TASK TO CARRY OUT
Pick up the numbered submission about the solder tender and the Family Trust after its last paragraph and continue it.

GIVEN TEXT

*****

14. The CC is the sole producer and supplier in the Western Cape in respect of the solder required for this tender.
15. The CC has an average gross annual turnover of almost R3 0mil and Mr Janodien certainly would not want to jeopardise the good reputation he has built up with the City over more than 20 years by colluding with the Family Trust for a gross profit gain of only R 1 500.00, particularly as the CC in any event would be supplying the solder required for the contract.
16. It is Mr Janodien’s intention to train up his existing staff and to assign responsibilities to them by mentoring them and so promote those who are competent and capable of heading managerial responsibilities to become members of the CC and eventually take over the business.
17. The intention as regards the Family Trust was to promote persons who were labourers, sweepers and general workers and who worked for the CC for a long time, to become trainee sales personnel, and to build a management team from this pool, so that the sales and procurement business of the Family Trust could be run independently by these employees as soon as reasonably possible.
18. Mr Guzha was identified by Mr Janodien as having the potential to develop into a procurement and sales manager and an authorised representative of the Family Trust.
19. Unfortunately, his over eagerness in regard to this tender has placed the whole program of our client to empower and upskill his workers, in danger.
20. In fact, if Mr Janodien is registered as an affected person in the City’s register, then, not only will this have a catastrophic effect on our client’s empowerment program but it will have devastating consequences on his employees, of whom he would have to lay off at least 50%.
21. Our client’s good intentions of promoting and empowering his employees and building the businesses for their benefit so that they could expand the business, thereby creating employment and benefitting the local economy in these trying times, will come to naught if the City construes the mistake made by Mr Guzha as an act of improper conduct by the CC or the Family Trust.

*****

STORED DATA
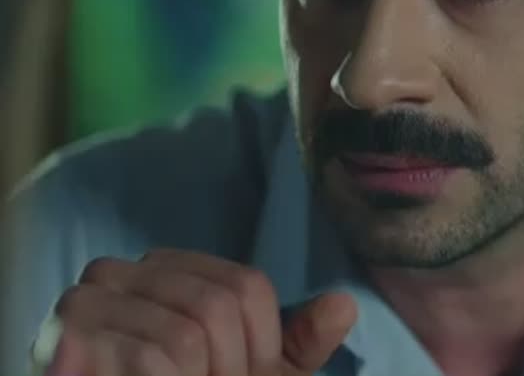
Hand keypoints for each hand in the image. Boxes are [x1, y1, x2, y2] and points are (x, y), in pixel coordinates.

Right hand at [33, 249, 357, 375]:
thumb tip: (344, 306)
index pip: (248, 286)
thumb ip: (296, 344)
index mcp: (166, 268)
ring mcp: (87, 300)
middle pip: (219, 304)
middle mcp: (120, 271)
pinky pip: (154, 356)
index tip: (241, 371)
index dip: (258, 341)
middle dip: (227, 364)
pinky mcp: (68, 337)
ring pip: (188, 334)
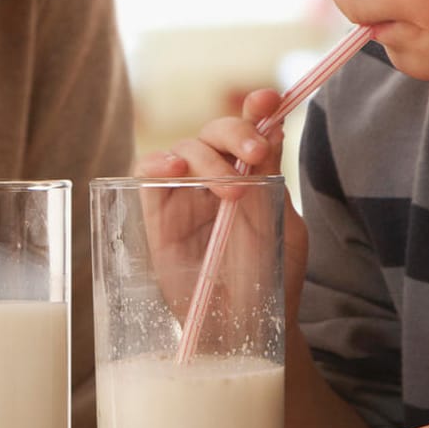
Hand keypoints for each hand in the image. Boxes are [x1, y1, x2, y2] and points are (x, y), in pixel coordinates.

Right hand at [134, 90, 307, 323]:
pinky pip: (145, 174)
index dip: (255, 108)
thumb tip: (273, 126)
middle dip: (234, 132)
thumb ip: (273, 176)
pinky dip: (156, 162)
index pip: (249, 129)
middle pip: (214, 131)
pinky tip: (175, 167)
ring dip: (205, 155)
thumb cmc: (271, 280)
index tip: (267, 100)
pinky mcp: (156, 215)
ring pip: (182, 147)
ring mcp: (184, 195)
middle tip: (254, 153)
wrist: (249, 327)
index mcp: (251, 174)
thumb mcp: (283, 225)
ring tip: (228, 187)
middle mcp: (216, 177)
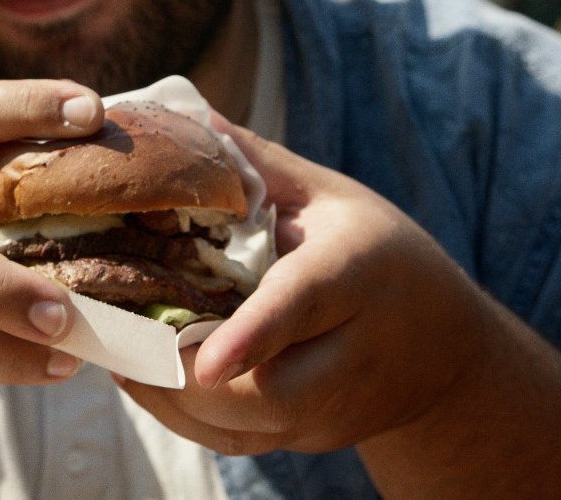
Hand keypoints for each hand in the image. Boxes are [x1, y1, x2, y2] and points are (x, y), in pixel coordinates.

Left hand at [116, 121, 490, 453]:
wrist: (445, 351)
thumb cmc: (382, 255)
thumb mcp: (331, 198)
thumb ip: (258, 166)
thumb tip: (187, 118)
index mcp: (355, 277)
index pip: (302, 308)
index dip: (252, 336)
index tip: (205, 362)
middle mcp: (350, 356)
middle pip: (266, 391)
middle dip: (182, 376)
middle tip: (115, 336)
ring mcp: (332, 410)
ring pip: (241, 429)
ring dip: (168, 399)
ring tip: (116, 353)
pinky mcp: (309, 439)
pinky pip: (236, 444)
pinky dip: (181, 418)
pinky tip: (144, 380)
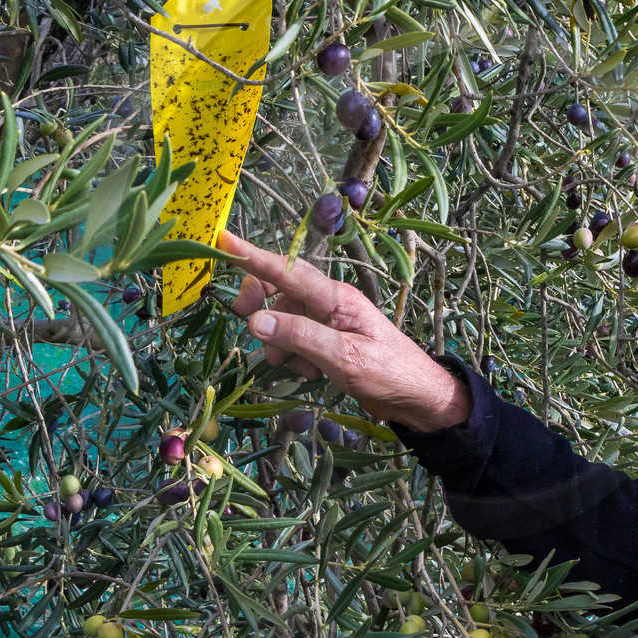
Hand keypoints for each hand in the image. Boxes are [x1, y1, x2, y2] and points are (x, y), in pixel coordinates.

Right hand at [218, 230, 473, 433]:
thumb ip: (300, 337)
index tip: (222, 240)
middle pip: (279, 290)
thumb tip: (256, 321)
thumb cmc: (388, 373)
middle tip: (254, 333)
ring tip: (300, 369)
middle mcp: (329, 302)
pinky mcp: (326, 341)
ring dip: (280, 345)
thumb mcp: (344, 358)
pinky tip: (313, 375)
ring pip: (282, 322)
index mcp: (336, 296)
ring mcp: (327, 321)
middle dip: (261, 310)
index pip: (286, 271)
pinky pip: (294, 341)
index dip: (252, 256)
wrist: (415, 397)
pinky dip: (294, 358)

*****

ANSWER SPACE
22. As far as the writer is concerned, he is an independent trustee of the Family Trust and not involved in any way in the managerial decisions taken on a day to day basis by those running the business. He was not aware nor had any hand in the tender submitted by Mr Guzha on behalf of the Family Trust to the City. His duties as a trustee of the Family Trust do not include any involvement in the running of any business owned by the Family Trust.
23. It is submitted that no improper conduct can be attributed to the writer as he is in no way financially involved with the Family Trust, and receives no benefit from the Family Trust or its business except in regard to services rendered in his professional capacity as an attorney.
24. It is submitted that it is clear from the very nature of the tender that collusion or tender rigging by the Family Trust was never intended but occurred as a result of an honest mistake of the scope of the exercise of his duties by an inexperienced trainee in his first attempt at submitting a tender.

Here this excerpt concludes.